Did IT embrace DNSSEC? No again! Then they complain that "CA" model is too centralized, but they completely ignored TLS-DANE, which 100% depends on DNSSEC.
What IT embraces is lazy, and then bitching that something is not perfect enough.
Let's Encrypt is just an attempt to take out the bread-and-butter of CA cartel, the domain-control certificates. Sure, there is at least one CA that issued free domain control certs, but only 1 per domain, and revocation is not possible without a fee (StartSSL out of Israel). Fortunately, Let's Encrypt maybe lazy enough for most IT to implement. Then again, I don't expect majority of current TLS cert users to switch to Let's Encrypt.
(Score: 2) by NCommander on Friday June 19 2015, @12:10AM
At least for websites, HTTP Public Key Pinning mitigates most of the issue. The CA becomes responsible for securing the first connection, and after that, only the key set by the pins will be accepted.
Still always moving
(Score: 2) by Thexalon on Thursday June 18 2015, @03:22PM
That to me is the best part of the whole deal - sure, the technology is good, but basic certificate installation wasn't all that hard before, the hard part was shelling out cold hard cash to a useless middleman for no good reason.
The only thing that stops a bad guy with a compiler is a good guy with a compiler.

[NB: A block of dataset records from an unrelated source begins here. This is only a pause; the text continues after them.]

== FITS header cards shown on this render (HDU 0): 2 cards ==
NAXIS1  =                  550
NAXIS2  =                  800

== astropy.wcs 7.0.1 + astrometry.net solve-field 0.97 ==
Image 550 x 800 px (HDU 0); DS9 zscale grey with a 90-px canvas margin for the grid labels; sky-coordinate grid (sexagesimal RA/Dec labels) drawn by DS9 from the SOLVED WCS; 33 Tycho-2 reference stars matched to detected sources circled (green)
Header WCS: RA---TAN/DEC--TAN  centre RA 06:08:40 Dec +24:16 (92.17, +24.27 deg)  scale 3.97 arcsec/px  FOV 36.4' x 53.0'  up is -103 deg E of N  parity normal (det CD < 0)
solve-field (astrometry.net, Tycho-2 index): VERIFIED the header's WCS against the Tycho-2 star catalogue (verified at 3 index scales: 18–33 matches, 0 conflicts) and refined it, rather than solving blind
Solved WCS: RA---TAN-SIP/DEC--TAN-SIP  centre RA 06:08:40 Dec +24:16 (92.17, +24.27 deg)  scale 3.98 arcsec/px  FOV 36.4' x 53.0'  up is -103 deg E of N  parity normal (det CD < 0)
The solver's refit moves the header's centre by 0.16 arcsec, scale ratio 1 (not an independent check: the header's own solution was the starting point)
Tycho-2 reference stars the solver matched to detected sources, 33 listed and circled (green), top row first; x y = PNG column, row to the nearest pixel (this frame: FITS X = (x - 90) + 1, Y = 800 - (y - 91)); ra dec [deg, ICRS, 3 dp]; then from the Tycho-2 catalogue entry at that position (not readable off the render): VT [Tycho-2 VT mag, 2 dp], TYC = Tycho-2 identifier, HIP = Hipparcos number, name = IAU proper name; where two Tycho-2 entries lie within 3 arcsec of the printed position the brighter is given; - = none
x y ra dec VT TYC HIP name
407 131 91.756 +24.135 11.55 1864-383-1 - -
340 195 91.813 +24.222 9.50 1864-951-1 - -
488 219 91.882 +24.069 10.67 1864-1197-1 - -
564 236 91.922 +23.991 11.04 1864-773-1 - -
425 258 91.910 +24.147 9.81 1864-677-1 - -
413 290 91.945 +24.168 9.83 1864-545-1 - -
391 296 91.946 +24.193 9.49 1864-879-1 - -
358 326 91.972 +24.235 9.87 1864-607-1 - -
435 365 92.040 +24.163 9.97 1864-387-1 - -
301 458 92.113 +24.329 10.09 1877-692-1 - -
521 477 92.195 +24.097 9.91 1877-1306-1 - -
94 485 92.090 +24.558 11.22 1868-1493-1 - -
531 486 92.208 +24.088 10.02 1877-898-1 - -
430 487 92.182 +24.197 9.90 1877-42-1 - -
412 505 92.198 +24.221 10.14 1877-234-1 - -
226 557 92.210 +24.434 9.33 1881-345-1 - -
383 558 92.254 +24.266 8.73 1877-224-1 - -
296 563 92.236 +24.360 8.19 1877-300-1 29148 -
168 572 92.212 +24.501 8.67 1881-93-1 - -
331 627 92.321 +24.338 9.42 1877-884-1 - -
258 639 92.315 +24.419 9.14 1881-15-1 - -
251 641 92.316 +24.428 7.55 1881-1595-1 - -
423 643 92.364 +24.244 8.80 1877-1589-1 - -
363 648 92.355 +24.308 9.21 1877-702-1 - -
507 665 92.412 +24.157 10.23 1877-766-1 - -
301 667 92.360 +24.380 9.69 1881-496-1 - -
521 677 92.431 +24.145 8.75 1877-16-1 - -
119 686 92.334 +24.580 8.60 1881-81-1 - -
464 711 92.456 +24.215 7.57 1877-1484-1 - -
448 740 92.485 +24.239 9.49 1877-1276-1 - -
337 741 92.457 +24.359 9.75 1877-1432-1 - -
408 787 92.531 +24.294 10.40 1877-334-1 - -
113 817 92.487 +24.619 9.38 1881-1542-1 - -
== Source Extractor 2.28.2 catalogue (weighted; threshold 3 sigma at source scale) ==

(Score: 2) by bryan on Thursday June 18 2015, @04:49PM
I still don't understand why they couldn't allocate certificates like every other CA. Their model apparently involves an always-running background daemon that constantly phones home and rewrites your webserver configuration file as it pleases.

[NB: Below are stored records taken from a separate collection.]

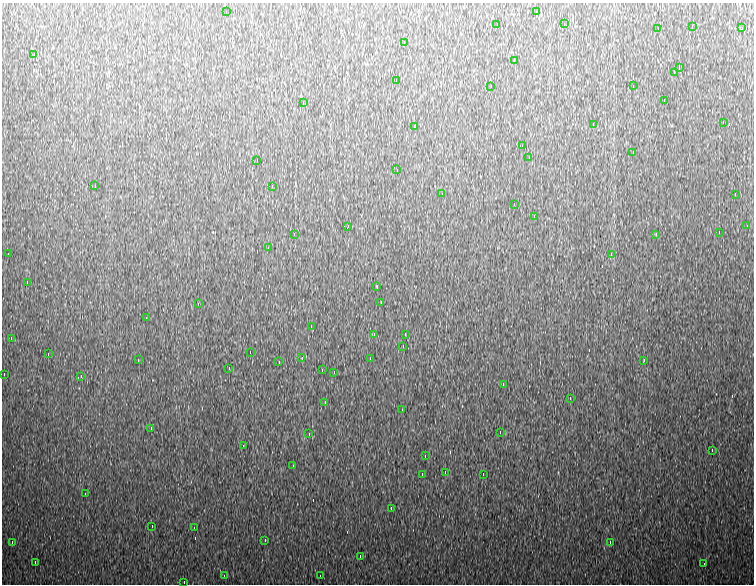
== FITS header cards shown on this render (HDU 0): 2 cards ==
NAXIS1  =                  752
NAXIS2  =                  582

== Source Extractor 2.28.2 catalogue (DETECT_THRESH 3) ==
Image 752 x 582 px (HDU 0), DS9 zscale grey, 1 PNG px = 1 image px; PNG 756 x 586 px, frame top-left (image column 1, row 582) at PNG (2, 3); each listed source drawn as its Kron ellipse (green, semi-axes under 4 px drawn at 4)
Background 1020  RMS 21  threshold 64.4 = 3 sigma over >= 5 px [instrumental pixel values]
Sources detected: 88; all 88 listed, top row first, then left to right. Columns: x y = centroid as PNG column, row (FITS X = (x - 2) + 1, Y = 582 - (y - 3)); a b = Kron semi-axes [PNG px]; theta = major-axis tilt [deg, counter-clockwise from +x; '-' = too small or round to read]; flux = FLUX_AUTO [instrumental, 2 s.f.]
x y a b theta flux
226 12 3 2 - 7800
536 12 4 2 - 9100
497 24 3 2 - 2100
564 24 4 2 - 8800
692 26 3 2 - 1600
658 28 3 2 - 2100
742 28 4 2 - 11000
404 42 3 2 - 10000
34 54 4 2 - 5000
514 60 4 2 - 27000
679 68 4 2 - 5900
674 72 3 2 - 110000
396 80 3 2 - 10000
491 86 3 2 - 10000
633 86 3 2 - 8800
664 100 3 2 - 23000
303 102 4 2 - 6100
723 122 3 2 - 10000
593 124 4 2 - 23000
415 126 3 2 - 3200
522 146 4 2 - 12000
633 152 2 2 - 830
529 158 4 2 - 9100
257 160 4 2 - 7600
397 170 3 2 - 5500
95 186 3 2 - 1900
272 186 4 2 - 8700
442 194 3 2 - 1900
735 194 4 2 - 48000
514 204 3 2 - 1300
534 216 4 2 - 17000
348 226 4 2 - 7000
747 226 3 2 - 2800
719 232 3 2 - 13000
294 234 3 3 - 1300
656 234 4 2 - 4800
268 248 4 2 - 9500
8 254 3 2 - 4800
611 254 4 2 - 11000
27 282 3 2 - 7900
377 286 3 2 - 1100
381 302 3 2 - 9900
198 304 4 2 - 12000
146 318 2 2 - 900
311 326 3 2 - 8600
374 334 3 3 - 1300
405 334 4 2 - 9200
11 338 4 2 - 35000
403 346 4 2 - 9000
250 352 3 2 - 9500
48 354 3 2 - 5400
302 358 3 3 - 1600
370 358 3 2 - 15000
138 360 3 2 - 8900
644 360 4 2 - 11000
279 362 3 2 - 3300
229 368 4 2 - 11000
322 370 3 2 - 9900
334 372 3 3 - 1600
4 374 3 2 - 9900
81 376 4 2 - 6500
503 384 4 2 - 11000
570 398 3 2 - 11000
325 402 4 2 - 11000
402 410 4 2 - 9900
151 428 4 2 - 12000
500 432 3 2 - 3200
309 434 2 2 - 780
243 446 4 2 - 9100
712 450 4 2 - 11000
425 456 4 2 - 11000
293 466 4 2 - 9100
445 472 3 2 - 11000
422 474 4 2 - 6700
483 474 3 2 - 79000
85 494 3 2 - 5100
391 508 4 2 - 9800
152 526 3 2 - 9100
194 528 3 2 - 3400
265 540 3 2 - 2200
12 542 4 2 - 21000
610 542 4 2 - 9900
360 556 3 2 - 8800
35 562 4 2 - 9700
704 564 2 2 - 970
224 576 4 2 - 10000
320 576 3 2 - 4600
184 582 3 2 - 3100
At the frame edge (FLAGS 8, measured only in part): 1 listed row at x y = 184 582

What was so wrong about generating a certificate signing request (CSR) on your server and then getting a simple certificate (CRT) from your CA? StartSSL [startssl.com] will give you a free certificate today without having to run a proprietary background process.

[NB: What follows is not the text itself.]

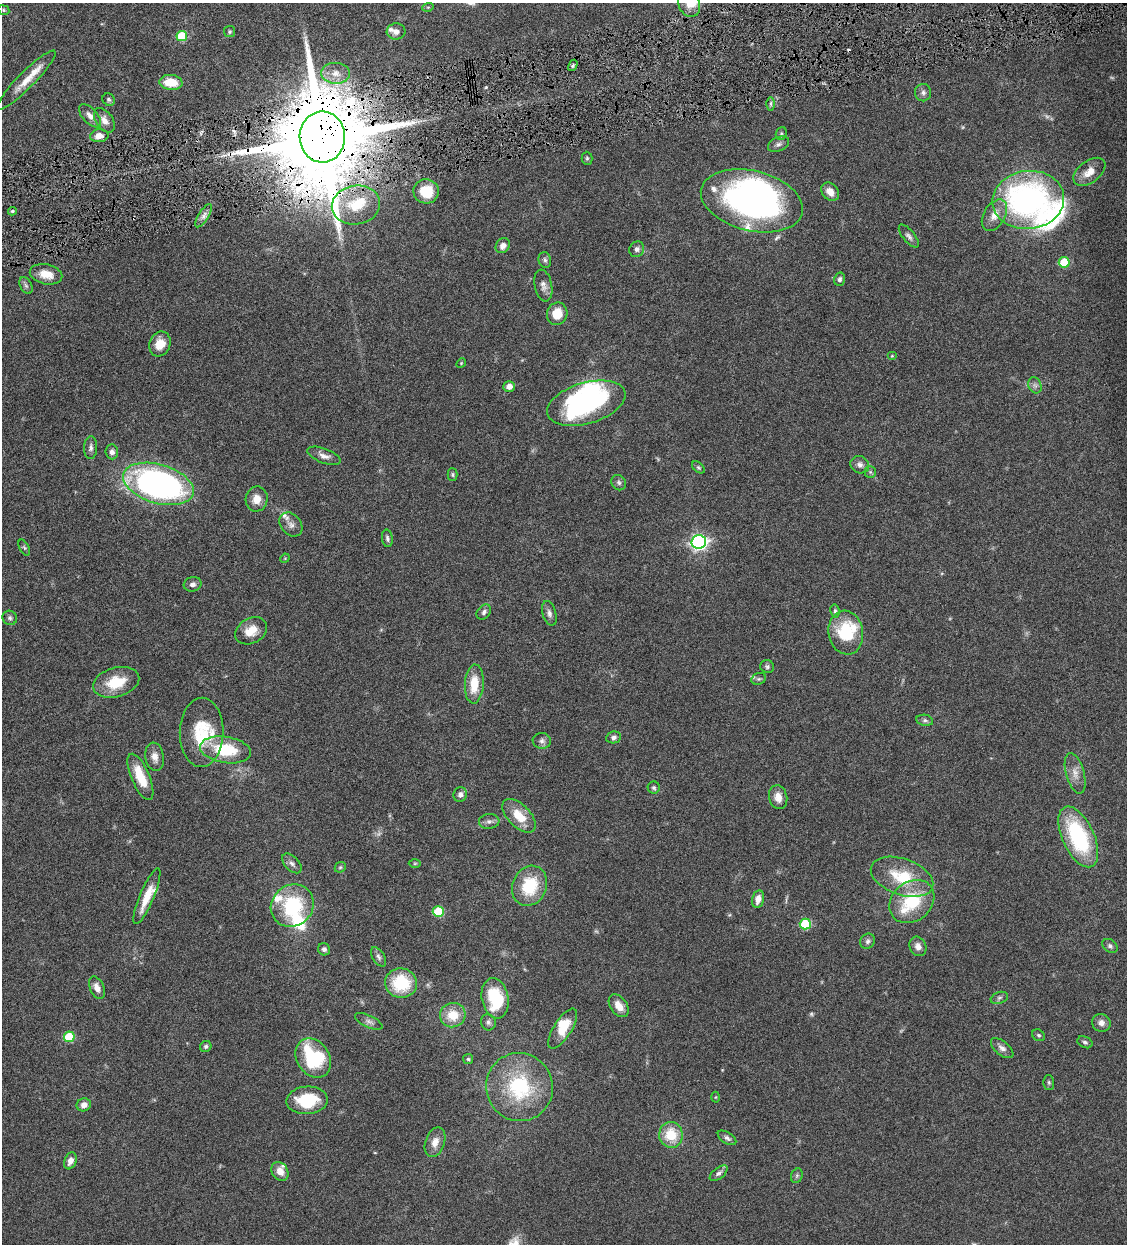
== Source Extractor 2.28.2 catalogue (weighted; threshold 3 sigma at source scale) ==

(Score: 2) by No Respect on Thursday June 18 2015, @06:59PM
I'm unclear on this point as well. Get me a certificate I can put in a local store on a local machine and get out of the way, please. Run some background process forever for :reasons:? No thanks. I will decline for that reason alone.
(Score: 2) by tempest on Thursday June 18 2015, @07:10PM
You don't have to run a daemon to interact with ACME. Provided your certificate is still valid for the period, at any given time you can periodically do a refresh yourself. Personally I'm planning on using a shell script with wget to do it. I may possibly make a more sturdy perl script in the future, but that doesn't seem necessary as the spec is now (although probably not especially fault tolerant).
(Score: 2) by stormreaver on Thursday June 18 2015, @07:30PM
I still don't understand why they couldn't allocate certificates like every other CA.
They can and will (your part can be manual, while LE's part is always automated).
While Let's Encrypt is heavily promoting its automation, that's really a tiny, tiny part of what makes it exciting. By far, the HUGE win is having a conglomerate of influential names participate in issuing free certs. The biggest problem with encryption certificates isn't the installation or update process, but the cost of having a certificate that doesn't invoke the untrusted certificate warning in the browser.
That's why I intend to be an early adopter. I plan to request my certificates on release day.
(Score: 2) by NCommander on Thursday June 18 2015, @11:17PM
StartSSL certificates specifically prohibit use by commercial entities, and have other limitations on what their certificates can be used for. Else we would be using them here on SN.